# [WHAT IS NEEDED]
For the data that follows, print the line with "会）」の鑑定士として認定を受けてい", the line with "Viele Funktionen zur", and all lines between them, exactly as they stand. Omit pictures and add nothing.

(Saved entries)
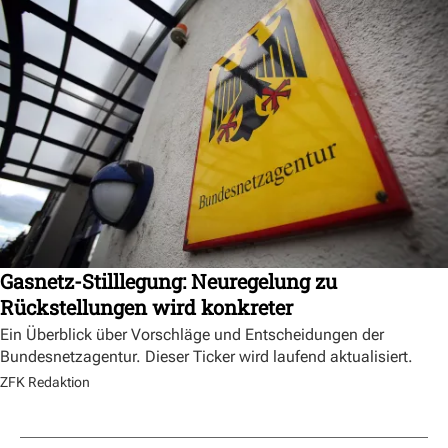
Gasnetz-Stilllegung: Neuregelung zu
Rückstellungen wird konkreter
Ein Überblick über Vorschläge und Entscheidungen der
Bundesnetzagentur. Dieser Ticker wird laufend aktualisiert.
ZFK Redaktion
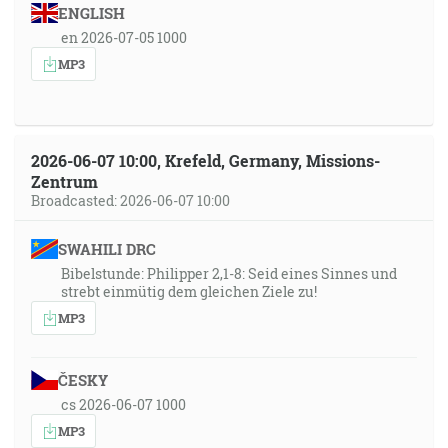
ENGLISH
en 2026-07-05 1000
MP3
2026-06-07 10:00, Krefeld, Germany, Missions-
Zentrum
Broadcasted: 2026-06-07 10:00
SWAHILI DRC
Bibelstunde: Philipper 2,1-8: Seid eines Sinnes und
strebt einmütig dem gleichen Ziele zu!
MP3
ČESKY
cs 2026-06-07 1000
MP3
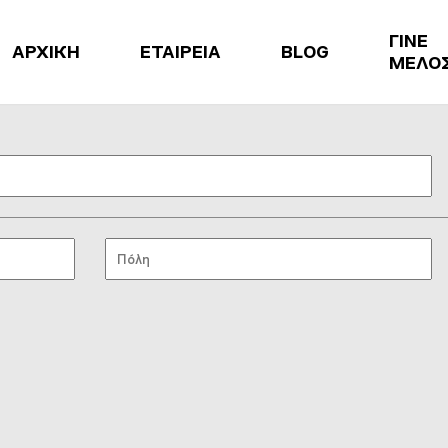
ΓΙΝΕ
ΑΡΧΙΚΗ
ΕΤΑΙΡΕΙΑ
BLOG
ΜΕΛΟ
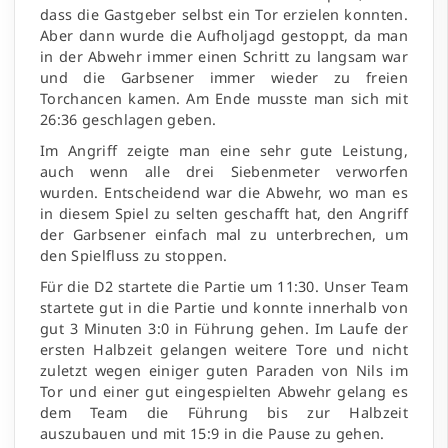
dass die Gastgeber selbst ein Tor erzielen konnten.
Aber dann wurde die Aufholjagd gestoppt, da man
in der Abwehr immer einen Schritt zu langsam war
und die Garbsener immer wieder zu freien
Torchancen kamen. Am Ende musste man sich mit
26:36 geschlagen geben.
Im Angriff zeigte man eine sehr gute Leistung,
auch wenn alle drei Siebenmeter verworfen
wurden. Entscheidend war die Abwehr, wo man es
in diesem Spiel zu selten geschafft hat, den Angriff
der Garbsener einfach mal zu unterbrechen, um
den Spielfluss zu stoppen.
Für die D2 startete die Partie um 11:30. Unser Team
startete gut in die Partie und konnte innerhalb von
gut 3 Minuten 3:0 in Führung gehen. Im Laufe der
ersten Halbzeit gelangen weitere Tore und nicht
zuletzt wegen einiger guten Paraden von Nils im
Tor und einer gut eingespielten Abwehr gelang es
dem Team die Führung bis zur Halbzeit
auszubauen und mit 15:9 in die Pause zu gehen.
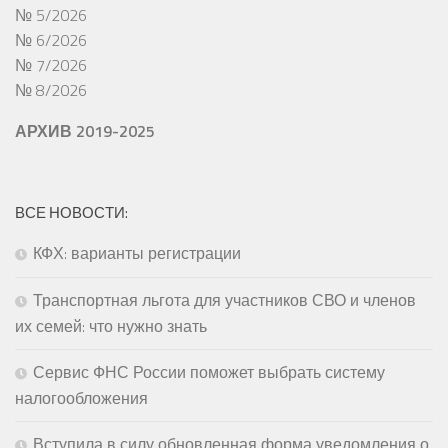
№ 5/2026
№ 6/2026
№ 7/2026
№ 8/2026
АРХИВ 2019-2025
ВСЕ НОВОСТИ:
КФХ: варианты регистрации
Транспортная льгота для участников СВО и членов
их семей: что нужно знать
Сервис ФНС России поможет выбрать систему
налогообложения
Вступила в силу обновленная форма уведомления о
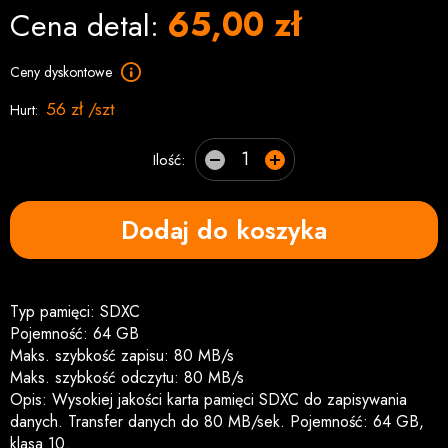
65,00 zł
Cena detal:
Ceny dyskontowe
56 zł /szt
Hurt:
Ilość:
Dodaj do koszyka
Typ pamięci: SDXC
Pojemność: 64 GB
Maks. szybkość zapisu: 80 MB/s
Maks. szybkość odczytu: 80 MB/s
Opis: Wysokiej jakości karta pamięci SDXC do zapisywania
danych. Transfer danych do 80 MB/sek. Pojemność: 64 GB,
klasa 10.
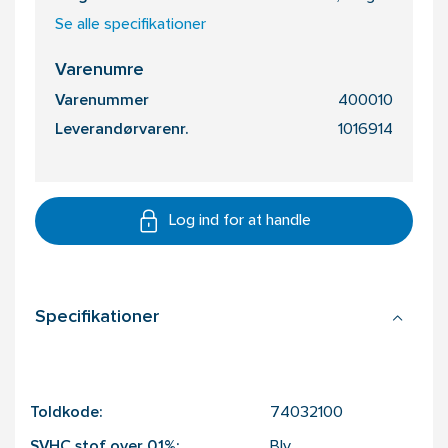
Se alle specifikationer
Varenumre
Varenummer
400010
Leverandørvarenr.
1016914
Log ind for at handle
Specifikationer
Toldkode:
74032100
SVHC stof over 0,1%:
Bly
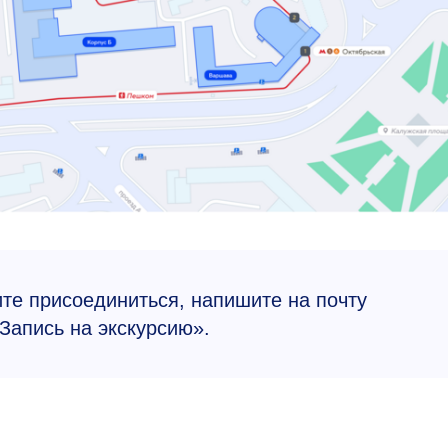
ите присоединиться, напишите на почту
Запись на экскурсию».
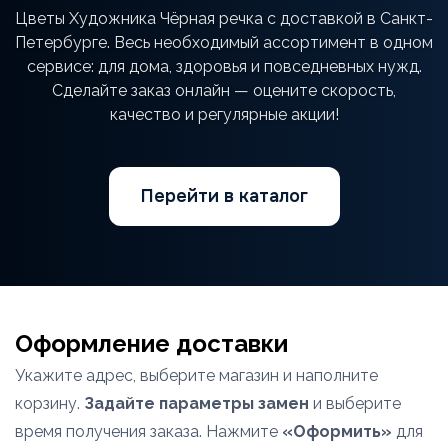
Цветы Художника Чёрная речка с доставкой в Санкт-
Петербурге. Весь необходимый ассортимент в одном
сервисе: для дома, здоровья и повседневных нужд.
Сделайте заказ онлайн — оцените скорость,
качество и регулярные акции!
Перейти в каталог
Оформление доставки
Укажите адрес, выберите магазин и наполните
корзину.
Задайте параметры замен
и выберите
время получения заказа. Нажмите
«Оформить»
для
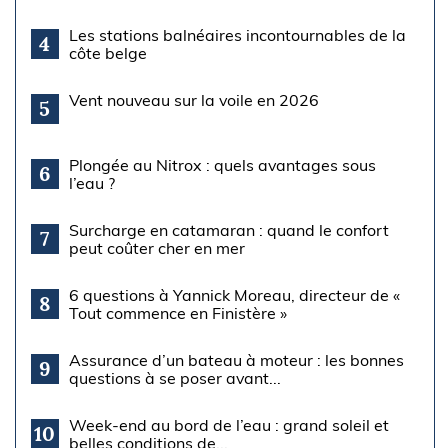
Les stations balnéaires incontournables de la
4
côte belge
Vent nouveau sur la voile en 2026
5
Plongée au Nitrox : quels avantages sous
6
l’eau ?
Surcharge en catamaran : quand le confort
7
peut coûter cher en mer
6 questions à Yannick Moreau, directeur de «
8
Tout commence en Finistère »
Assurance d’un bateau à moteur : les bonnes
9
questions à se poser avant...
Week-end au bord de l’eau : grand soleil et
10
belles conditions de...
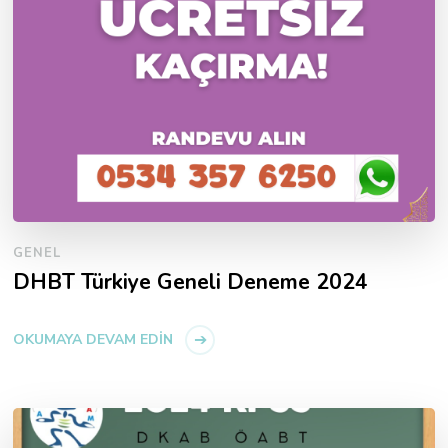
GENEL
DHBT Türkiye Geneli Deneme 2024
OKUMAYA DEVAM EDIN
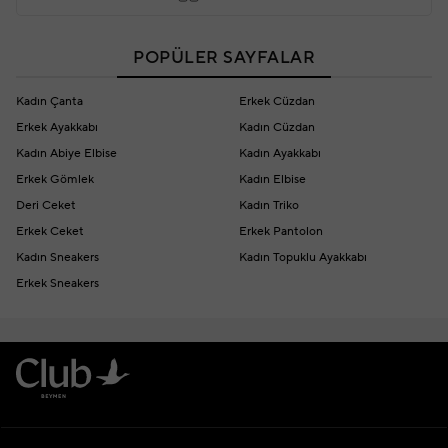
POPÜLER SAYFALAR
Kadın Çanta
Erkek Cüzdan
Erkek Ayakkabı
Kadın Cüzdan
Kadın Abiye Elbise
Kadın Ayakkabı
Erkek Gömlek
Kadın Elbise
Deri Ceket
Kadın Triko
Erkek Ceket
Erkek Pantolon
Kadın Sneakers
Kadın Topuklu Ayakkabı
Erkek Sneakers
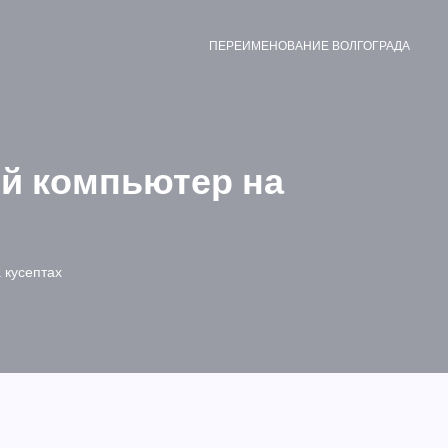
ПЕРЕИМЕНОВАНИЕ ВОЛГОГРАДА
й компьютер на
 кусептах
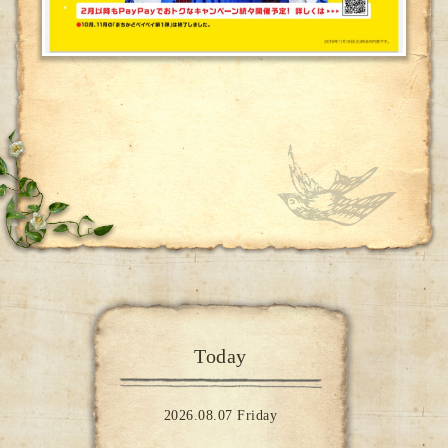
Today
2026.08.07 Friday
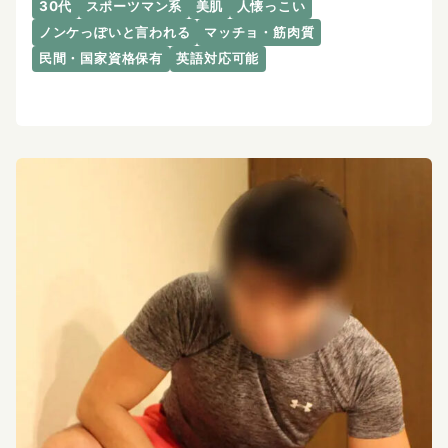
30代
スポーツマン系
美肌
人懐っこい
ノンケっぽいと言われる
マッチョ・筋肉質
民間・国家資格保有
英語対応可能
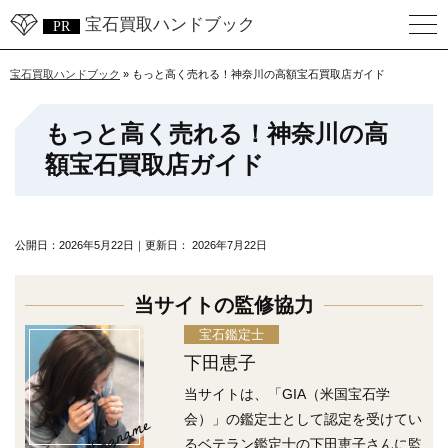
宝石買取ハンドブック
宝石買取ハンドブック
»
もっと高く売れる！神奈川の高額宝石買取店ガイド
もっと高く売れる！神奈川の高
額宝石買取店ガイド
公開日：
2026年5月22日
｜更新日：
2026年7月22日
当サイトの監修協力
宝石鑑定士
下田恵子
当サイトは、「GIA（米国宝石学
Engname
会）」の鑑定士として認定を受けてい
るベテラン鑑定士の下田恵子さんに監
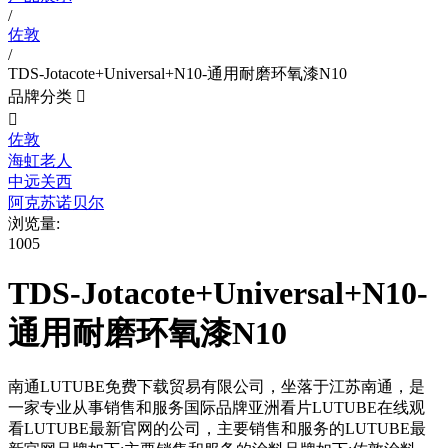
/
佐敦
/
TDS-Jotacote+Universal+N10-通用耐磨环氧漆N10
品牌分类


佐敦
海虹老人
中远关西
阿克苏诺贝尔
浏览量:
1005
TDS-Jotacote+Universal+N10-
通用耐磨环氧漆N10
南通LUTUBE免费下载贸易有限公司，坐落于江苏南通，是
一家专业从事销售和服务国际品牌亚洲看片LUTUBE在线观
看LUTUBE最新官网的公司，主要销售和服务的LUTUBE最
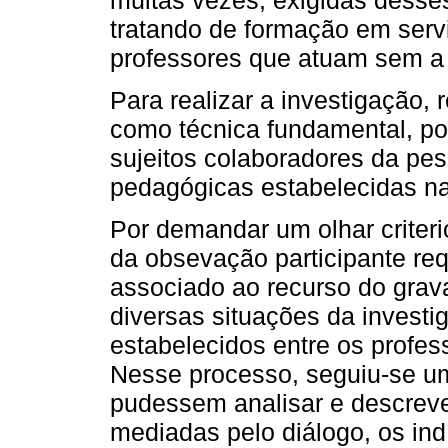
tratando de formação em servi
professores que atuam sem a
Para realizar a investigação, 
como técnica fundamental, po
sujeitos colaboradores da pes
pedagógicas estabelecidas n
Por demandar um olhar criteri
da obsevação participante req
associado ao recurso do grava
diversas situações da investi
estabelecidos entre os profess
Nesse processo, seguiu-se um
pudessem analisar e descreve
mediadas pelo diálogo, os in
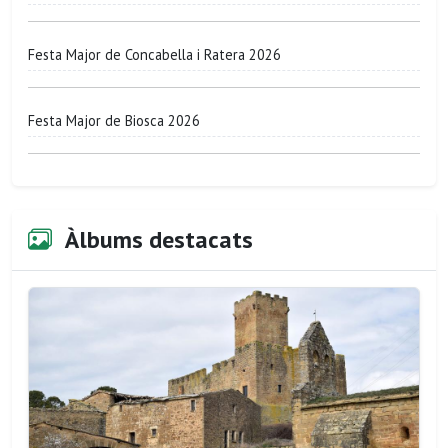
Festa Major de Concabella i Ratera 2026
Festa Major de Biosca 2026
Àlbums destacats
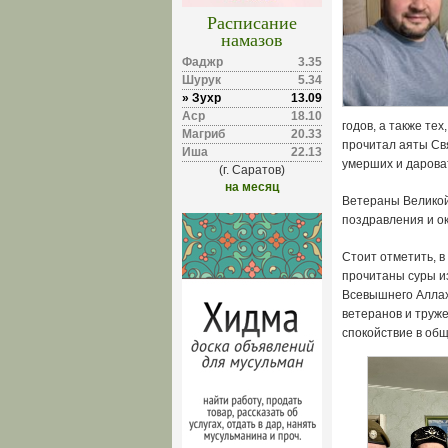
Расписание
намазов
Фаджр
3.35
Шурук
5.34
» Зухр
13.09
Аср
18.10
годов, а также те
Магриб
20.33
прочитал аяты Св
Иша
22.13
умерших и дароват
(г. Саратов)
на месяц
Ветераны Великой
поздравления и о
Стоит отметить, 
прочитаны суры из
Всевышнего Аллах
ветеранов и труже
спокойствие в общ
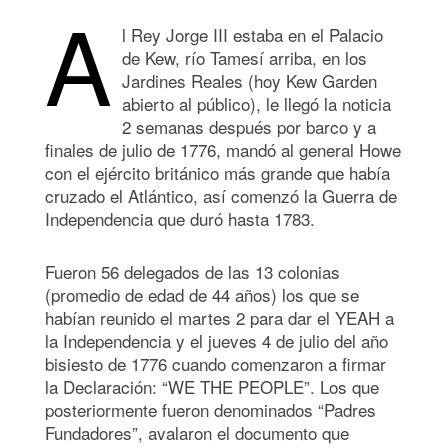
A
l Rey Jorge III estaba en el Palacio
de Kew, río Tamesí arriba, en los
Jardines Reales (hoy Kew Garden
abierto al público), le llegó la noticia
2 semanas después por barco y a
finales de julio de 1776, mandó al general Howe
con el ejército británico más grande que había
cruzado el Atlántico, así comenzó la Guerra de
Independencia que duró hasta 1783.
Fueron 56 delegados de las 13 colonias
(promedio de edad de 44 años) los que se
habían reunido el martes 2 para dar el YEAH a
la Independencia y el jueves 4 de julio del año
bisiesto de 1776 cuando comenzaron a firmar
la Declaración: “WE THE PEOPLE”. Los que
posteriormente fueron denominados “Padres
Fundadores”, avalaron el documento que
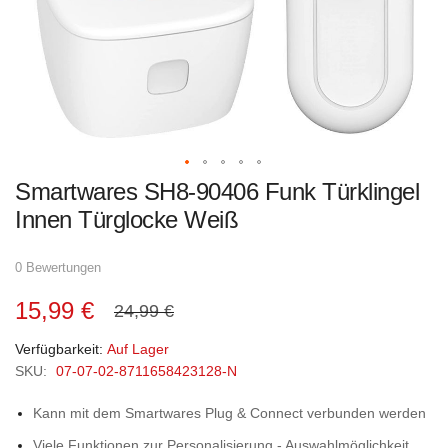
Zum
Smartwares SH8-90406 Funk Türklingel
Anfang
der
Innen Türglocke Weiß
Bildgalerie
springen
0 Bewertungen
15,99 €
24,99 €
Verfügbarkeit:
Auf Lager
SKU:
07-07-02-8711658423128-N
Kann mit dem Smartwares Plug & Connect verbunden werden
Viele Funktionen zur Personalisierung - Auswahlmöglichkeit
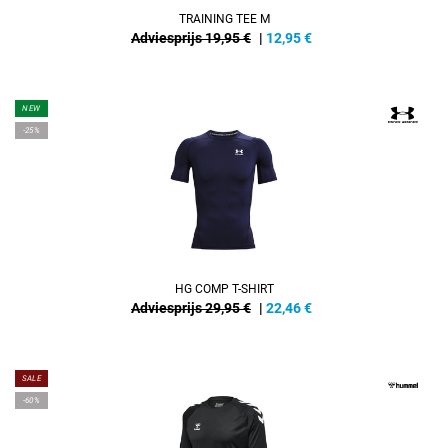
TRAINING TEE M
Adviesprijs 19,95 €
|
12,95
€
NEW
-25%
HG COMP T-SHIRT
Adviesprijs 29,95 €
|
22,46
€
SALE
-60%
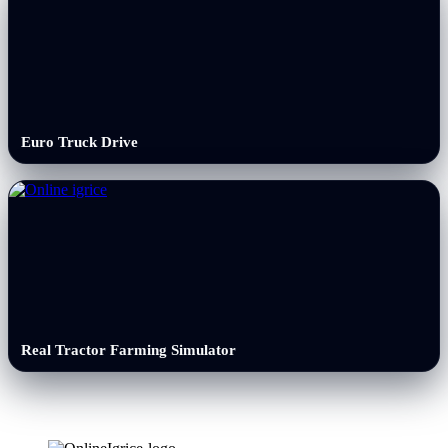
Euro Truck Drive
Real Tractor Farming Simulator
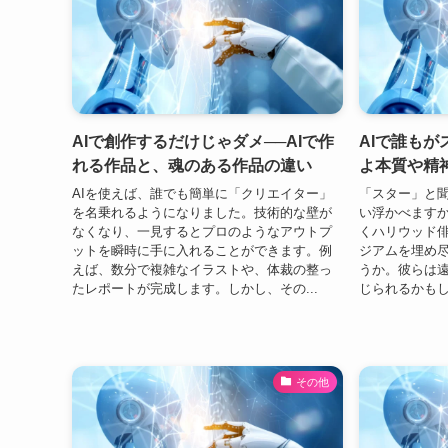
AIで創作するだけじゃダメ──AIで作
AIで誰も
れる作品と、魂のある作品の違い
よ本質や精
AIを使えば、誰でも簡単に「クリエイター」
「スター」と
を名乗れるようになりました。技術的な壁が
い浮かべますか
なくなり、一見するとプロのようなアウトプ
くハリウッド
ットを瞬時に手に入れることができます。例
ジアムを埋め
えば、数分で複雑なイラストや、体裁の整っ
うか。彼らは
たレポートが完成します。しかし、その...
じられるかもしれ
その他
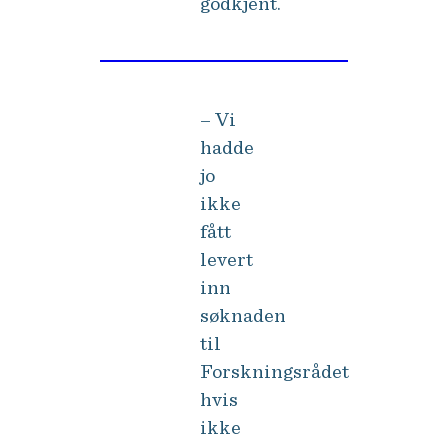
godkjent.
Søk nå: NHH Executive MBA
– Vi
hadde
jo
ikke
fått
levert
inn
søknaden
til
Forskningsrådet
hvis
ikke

# [PROBLEM SOLUTION]
会）」の鑑定士として認定を受けてい
るベテラン鑑定士の下田恵子さんに監
/
佐敦
/
TDS-Jotacote+Universal+N10-通用耐磨环氧漆N10
品牌分类


佐敦
海虹老人
中远关西
阿克苏诺贝尔
浏览量:
1005
TDS-Jotacote+Universal+N10-
通用耐磨环氧漆N10
南通LUTUBE免费下载贸易有限公司，坐落于江苏南通，是
一家专业从事销售和服务国际品牌亚洲看片LUTUBE在线观
看LUTUBE最新官网的公司，主要销售和服务的LUTUBE最
tratando de formação em servi
professores que atuam sem a
Para realizar a investigação, 
como técnica fundamental, po
sujeitos colaboradores da pes
pedagógicas estabelecidas n
Por demandar um olhar criteri
da obsevação participante req
associado ao recurso do grava
diversas situações da investi
estabelecidos entre os profess
Nesse processo, seguiu-se um
pudessem analisar e descreve
mediadas pelo diálogo, os in
Festa Major de Concabella i Ratera 2026
Festa Major de Biosca 2026
Àlbums destacats
Расписание
намазов
Фаджр
3.35
Шурук
5.34
» Зухр
13.09
Аср
18.10
годов, а также те
Магриб
20.33
прочитал аяты Св
Иша
22.13
умерших и дароват
(г. Саратов)
на месяц
Ветераны Великой
поздравления и о
Стоит отметить, 
прочитаны суры из
Всевышнего Аллах
ветеранов и труже
спокойствие в общ
A
l Rey Jorge III estaba en el Palacio
de Kew, río Tamesí arriba, en los
Jardines Reales (hoy Kew Garden
abierto al público), le llegó la noticia
2 semanas después por barco y a
finales de julio de 1776, mandó al general Howe
con el ejército británico más grande que había
cruzado el Atlántico, así comenzó la Guerra de
Independencia que duró hasta 1783.
Fueron 56 delegados de las 13 colonias
(promedio de edad de 44 años) los que se
habían reunido el martes 2 para dar el YEAH a
la Independencia y el jueves 4 de julio del año
bisiesto de 1776 cuando comenzaron a firmar
la Declaración: “WE THE PEOPLE”. Los que
posteriormente fueron denominados “Padres
Fundadores”, avalaron el documento que
Zum
Smartwares SH8-90406 Funk Türklingel
Anfang
der
Innen Türglocke Weiß
Bildgalerie
springen
0 Bewertungen
15,99 €
24,99 €
Verfügbarkeit:
Auf Lager
SKU:
07-07-02-8711658423128-N
Kann mit dem Smartwares Plug & Connect verbunden werden
Viele Funktionen zur Personalisierung - Auswahlmöglichkeit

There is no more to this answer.